Beauty, elegance, vulnerability
The roe deer combines many virtues but also
generates significant damage to the crop fields.
- Scientific name: Capreolus capreolus
- Spanish: Corzo
- Catalan: Cabirol
- Euskera: Orkatz
- Galician: Corzo
- Class: Mammals
- Order: Ungulates
- Family: Cervidae (deer)
- Species: Roe deer
Degree of protection of the roe deer
The roe deer is an abundant animal and is not protected.
The roe deer is not protected and is a huntable species. This means that it can be hunted.
Same as in Spain.
Roe deer distribution map
The roe deer is present in almost all European countries and also inhabits a part of Western Asia.
There is a population of roe deer inhabiting the area with high nuclear radiation in Chernobyl (Russia).
Roe deer habitat
The roe deer has adapted to a wide variety of habitats: forests, open agricultural areas and even in high mountains.
Their population is increasing and they are moving closer and closer to the cities and towns.
Roe deer are herbivores
They feed mainly on grass, leaves, berries and young shoots. They are especially fond of very young and tender grass, which, unfortunately, causes significant damage to fields. They eat the sprouts of cereals and the plant, although it continues to grow, is left without grain.
How does the roe deer eat?
Roe deer are ruminants. This means that it cannot digest food at the first try.
It seeks quiet moments. It regurgitates small mouthfuls of food already consumed from the stomach into the mouth. It chews them and swallows them a second time.
Social life of roe deer
Roe deer are solitary animals. But in times of food shortage, they group together. In open fields, up to 90 specimens can be observed together! In forests, the group usually does not exceed 15 animals.
In July and August, males come into heat. They approach females, chase them and if they encounter another male they fight for the right to mate with the female.
Roe deer reproduction
The young are born 10 months after mating. During the first 5 months the embryo does not develop. In December the embryo attaches to the uterine wall and begins to grow. The offspring is born in May.
Why do roe deer extend gestation time?
Males lose a lot of weight during the mating season. In summer, food is plentiful and they can easily recover their strength.
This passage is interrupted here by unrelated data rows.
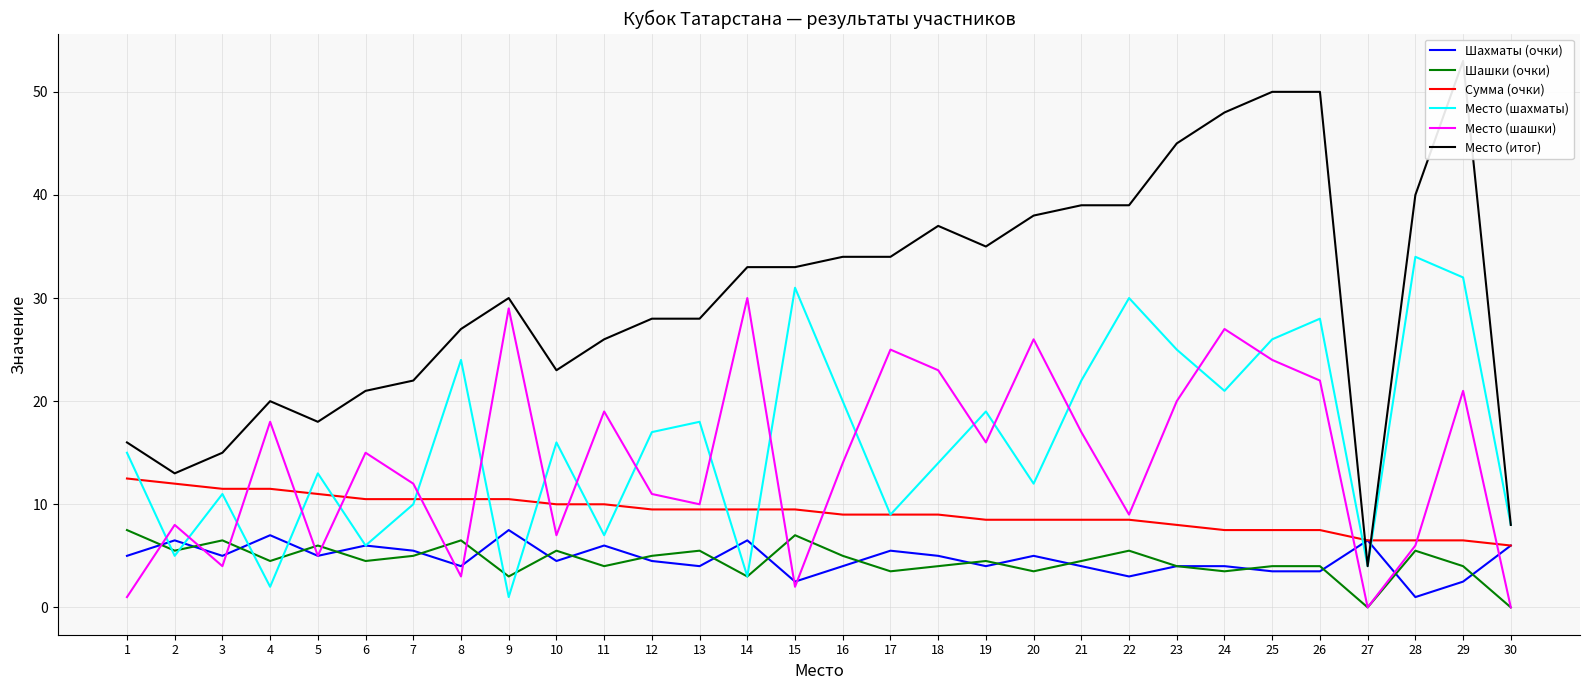

Reading left to right, transcribe all the data shown in this chart.

Шахматы (очки): 5.0	6.5	5.0	7.0	5.0	6.0	5.5	4.0	7.5	4.5	6.0	4.5	4.0	6.5	2.5	4.0	5.5	5.0	4.0	5.0	4.0	3.0	4.0	4.0	3.5	3.5	6.5	1.0	2.5	6.0
Шашки (очки): 7.5	5.5	6.5	4.5	6.0	4.5	5.0	6.5	3.0	5.5	4.0	5.0	5.5	3.0	7.0	5.0	3.5	4.0	4.5	3.5	4.5	5.5	4.0	3.5	4.0	4.0	0.0	5.5	4.0	0.0
Сумма (очки): 12.5	12.0	11.5	11.5	11.0	10.5	10.5	10.5	10.5	10.0	10.0	9.5	9.5	9.5	9.5	9.0	9.0	9.0	8.5	8.5	8.5	8.5	8.0	7.5	7.5	7.5	6.5	6.5	6.5	6.0
Место (шахматы): 15.0	5.0	11.0	2.0	13.0	6.0	10.0	24.0	1.0	16.0	7.0	17.0	18.0	3.0	31.0	20.0	9.0	14.0	19.0	12.0	22.0	30.0	25.0	21.0	26.0	28.0	4.0	34.0	32.0	8.0
Место (шашки): 1.0	8.0	4.0	18.0	5.0	15.0	12.0	3.0	29.0	7.0	19.0	11.0	10.0	30.0	2.0	14.0	25.0	23.0	16.0	26.0	17.0	9.0	20.0	27.0	24.0	22.0	0.0	6.0	21.0	0.0
Место (итог): 16.0	13.0	15.0	20.0	18.0	21.0	22.0	27.0	30.0	23.0	26.0	28.0	28.0	33.0	33.0	34.0	34.0	37.0	35.0	38.0	39.0	39.0	45.0	48.0	50.0	50.0	4.0	40.0	53.0	8.0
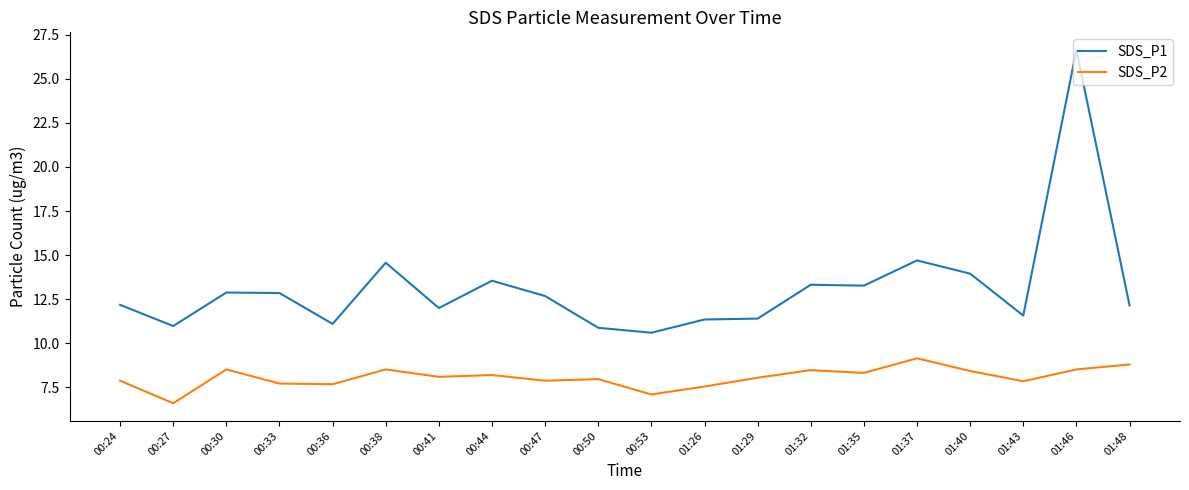

What is the total value across all series at 01:32?

21.8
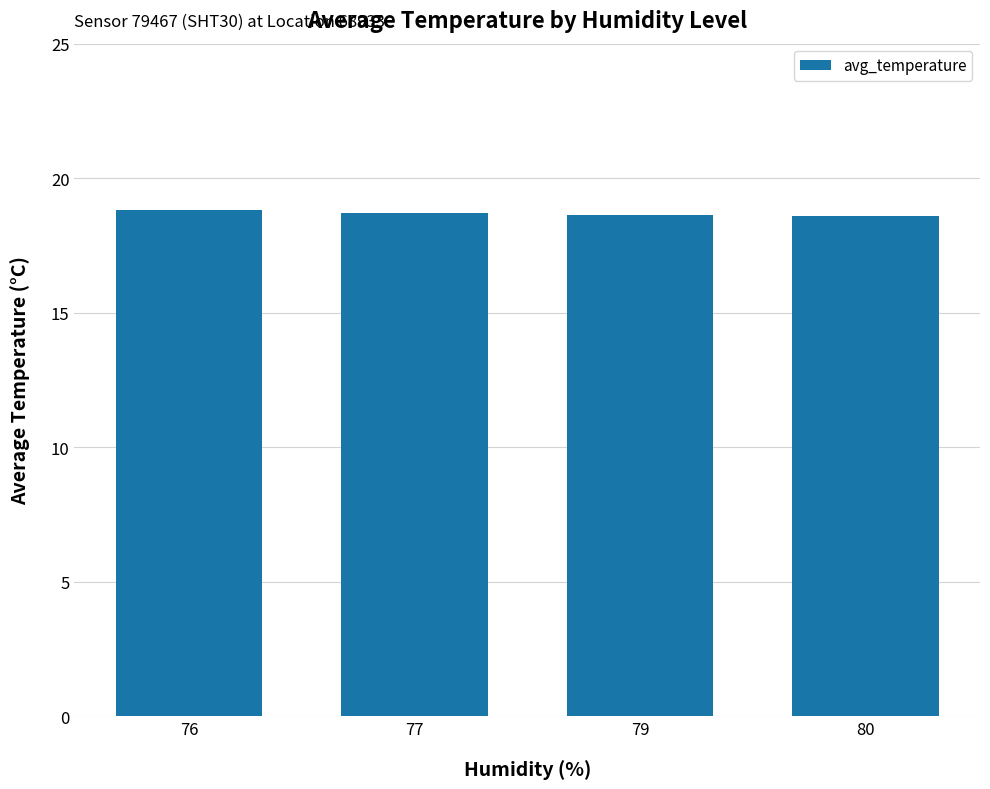

Does the chart contain any negative values?

No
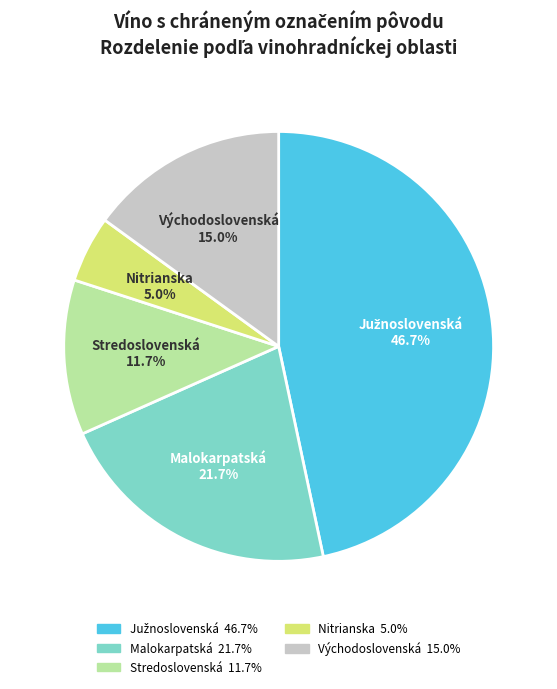

How many slices are in this pie chart?

5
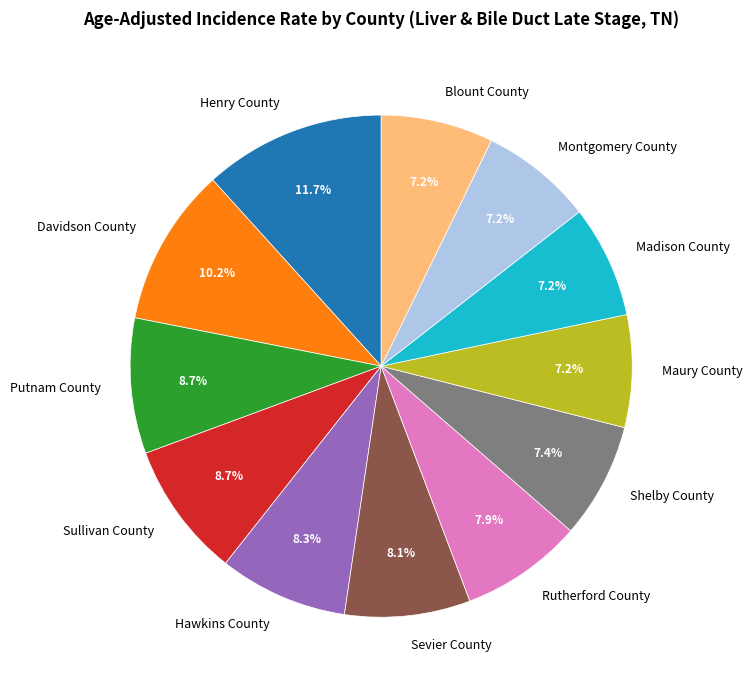

Which has a higher value, Blount County or Henry County?

Henry County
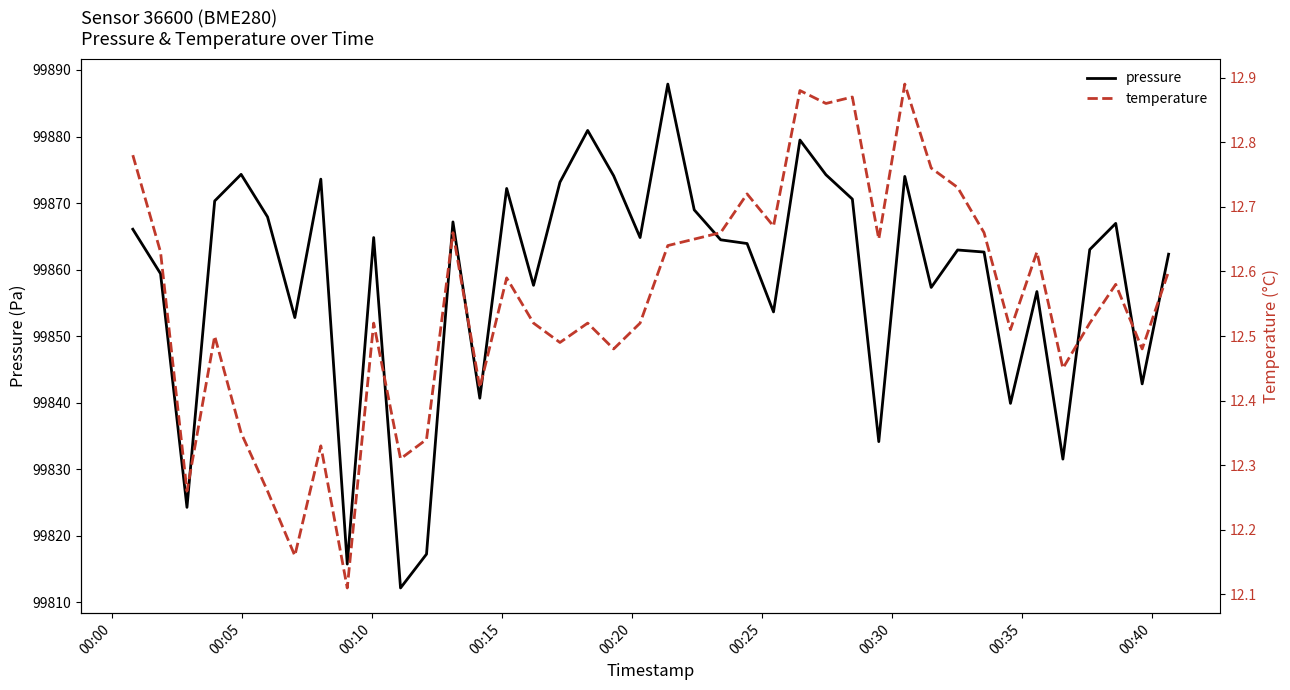

What is the lowest value of the pressure series?

99812.1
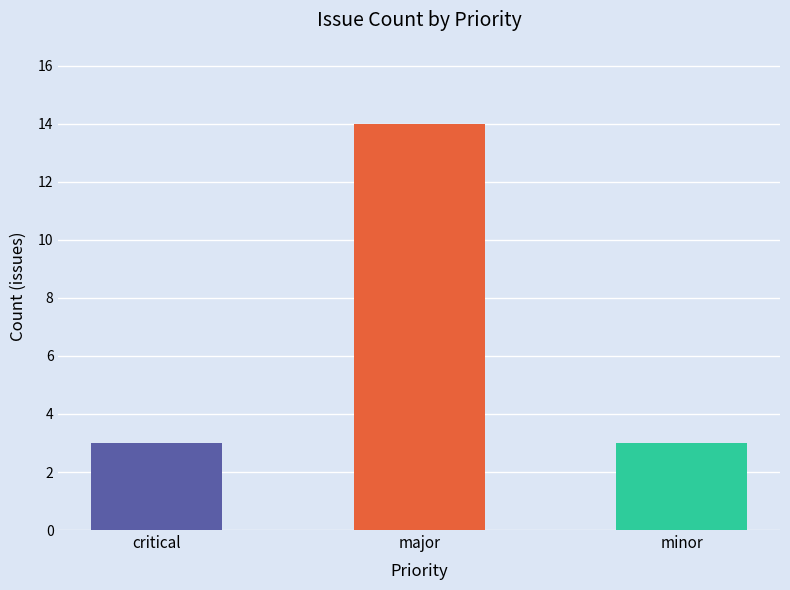

Is it true that the value at minor is 3?

True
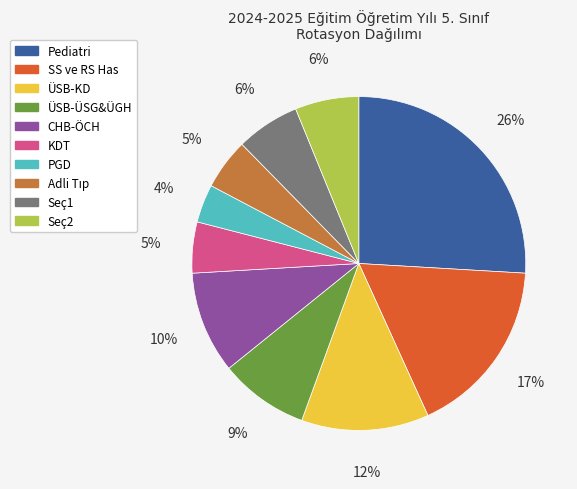

To the nearest percent, what is the combined percentage of Pediatri and Seç1?

32%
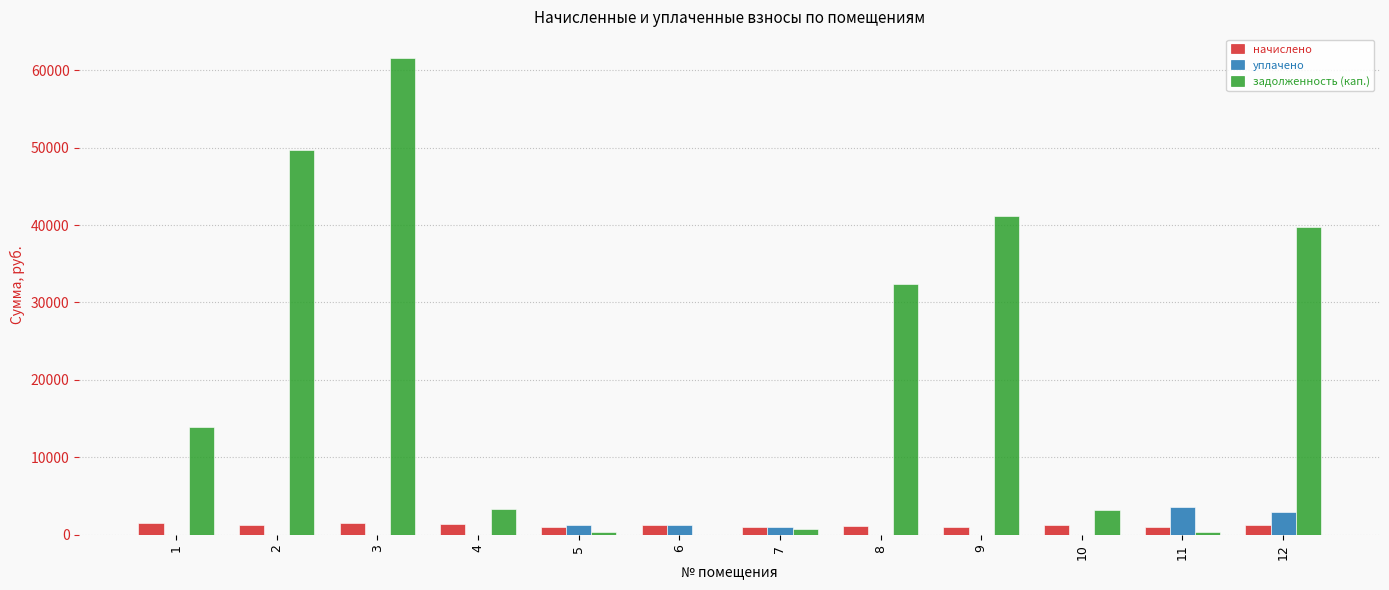

At which category does the chart reach its peak across all series?

3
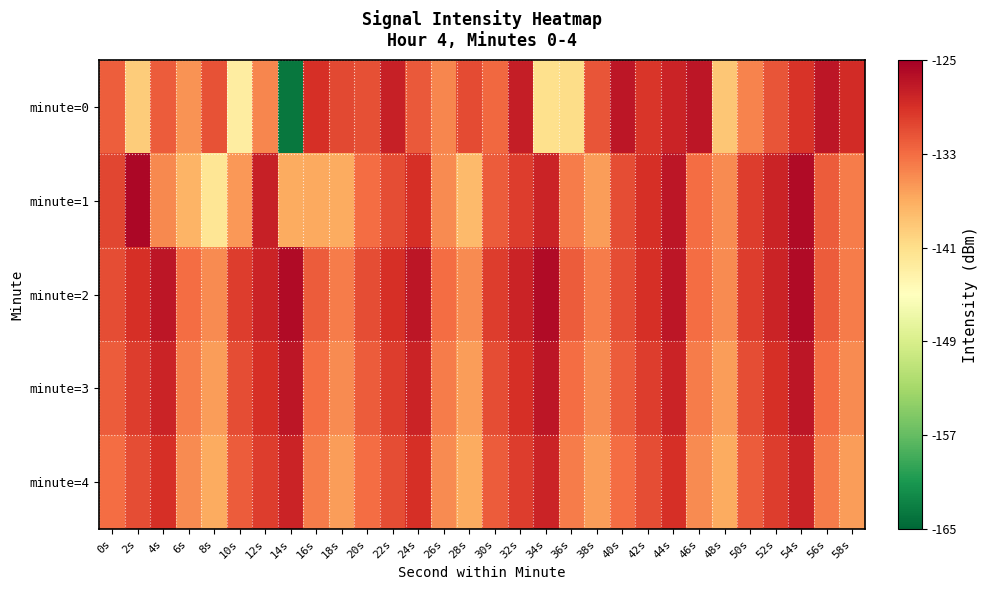

Reading right to left, list all the values displayed in this chart.

minute=0: 58s=-128.6	56s=-126.9	54s=-129.3	52s=-131.5	50s=-134.5	48s=-139.0	46s=-126.9	44s=-128.0	42s=-129.4	40s=-126.9	38s=-131.5	36s=-140.9	34s=-141.1	32s=-127.5	30s=-132.8	28s=-130.8	26s=-134.6	24s=-131.8	22s=-127.8	20s=-131.2	18s=-130.7	16s=-129.0	14s=-163.7	12s=-134.6	10s=-142.7	8s=-131.3	6s=-135.4	4s=-131.9	2s=-139.5	0s=-132.1
minute=1: 58s=-134.0	56s=-132.0	54s=-126.0	52s=-128.0	50s=-130.0	48s=-135.0	46s=-133.0	44s=-127.0	42s=-129.0	40s=-131.0	38s=-136.0	36s=-134.0	34s=-128.0	32s=-130.0	30s=-132.0	28s=-138.0	26s=-135.0	24s=-129.0	22s=-131.0	20s=-133.0	18s=-136.9	16s=-136.8	14s=-137.0	12s=-127.8	10s=-135.7	8s=-141.8	6s=-137.5	4s=-134.7	2s=-125.8	0s=-130.5
minute=2: 58s=-134.0	56s=-132.0	54s=-126.0	52s=-128.0	50s=-130.0	48s=-135.0	46s=-133.0	44s=-127.0	42s=-129.0	40s=-131.0	38s=-134.0	36s=-132.0	34s=-126.0	32s=-128.0	30s=-130.0	28s=-135.0	26s=-133.0	24s=-127.0	22s=-129.0	20s=-131.0	18s=-134.0	16s=-132.0	14s=-126.0	12s=-128.0	10s=-130.0	8s=-135.0	6s=-133.0	4s=-127.0	2s=-129.0	0s=-131.0
minute=3: 58s=-135.0	56s=-133.0	54s=-127.0	52s=-129.0	50s=-131.0	48s=-136.0	46s=-134.0	44s=-128.0	42s=-130.0	40s=-132.0	38s=-135.0	36s=-133.0	34s=-127.0	32s=-129.0	30s=-131.0	28s=-136.0	26s=-134.0	24s=-128.0	22s=-130.0	20s=-132.0	18s=-135.0	16s=-133.0	14s=-127.0	12s=-129.0	10s=-131.0	8s=-136.0	6s=-134.0	4s=-128.0	2s=-130.0	0s=-132.0
minute=4: 58s=-136.0	56s=-134.0	54s=-128.0	52s=-130.0	50s=-132.0	48s=-137.0	46s=-135.0	44s=-129.0	42s=-131.0	40s=-133.0	38s=-136.0	36s=-134.0	34s=-128.0	32s=-130.0	30s=-132.0	28s=-137.0	26s=-135.0	24s=-129.0	22s=-131.0	20s=-133.0	18s=-136.0	16s=-134.0	14s=-128.0	12s=-130.0	10s=-132.0	8s=-137.0	6s=-135.0	4s=-129.0	2s=-131.0	0s=-133.0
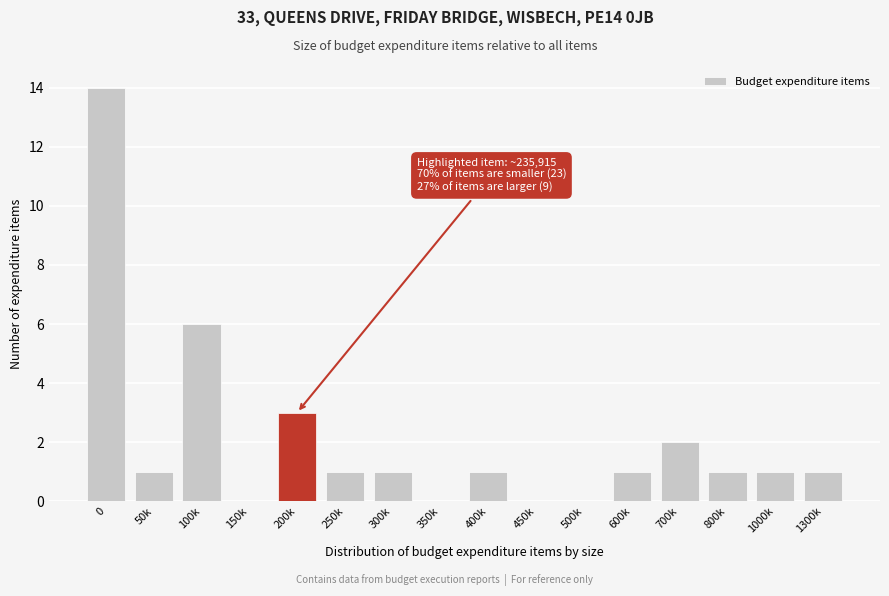

Reading left to right, list all the values displayed in this chart.

0=14	50k=1	100k=6	150k=0	200k=3	250k=1	300k=1	350k=0	400k=1	450k=0	500k=0	600k=1	700k=2	800k=1	1000k=1	1300k=1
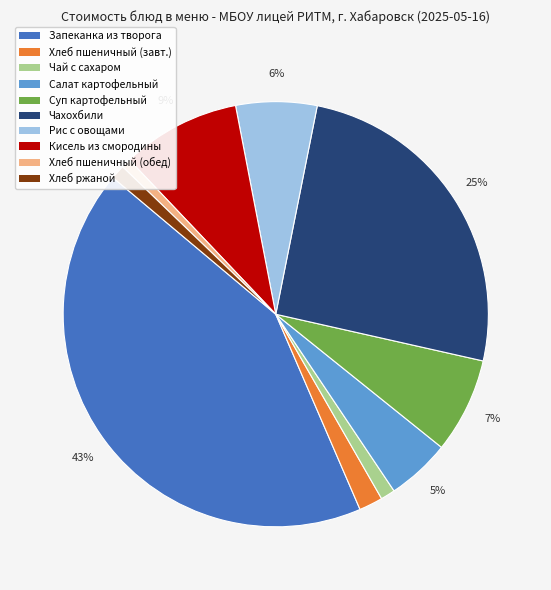

To the nearest percent, what is the average slice percentage?

10%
In the spring, new grass begins to sprout and the embryo begins to develop. Hatchlings are born in times of food abundance.
Roe deer fawns
In May, usually two offspring of opposite sex are born.
The mother leaves them alone, well hidden, and comes only to feed and clean them. At 3 weeks of age, they can run well and begin accompanying their mother.
If you find a small roe deer that looks weak, small, but shows no injury, don’t touch it. Roe deer fawns are like this. Get away from him as quickly and quietly as possible. Its mother takes care of it.
How many years can a roe deer live?
In the wild, they usually live 7 to 8 years. In captivity, exceptionally, up to 20.
Roe deer can reproduce as early as 1 year of age.
- Wild boars
- Birds of prey
Predators of adult roe deer
- Human ( Roe deer are a huntable species )
Identifying roe deer
The roe deer is the smallest of the European deer species.
They measure about 60 cm to their back (measured to the «withers») and weigh about 20 – 30 kg.
In summer its coat is reddish brown, in winter it is gray.
For the first 6 weeks of their life, fawns have white spots on their torso.
Only males have horns.
In autumn they fall off and new ones start to grow immediately.
During their growth, they are covered by a fine tissue (like velvet).
The horns are about 20 cm long and usually have 3 prongs.
We must keep our eyes wide open when driving. Roe deer have to cross roads in search of food. Many end their lives as victims of a traffic accidents.
They will thank us with their beauty.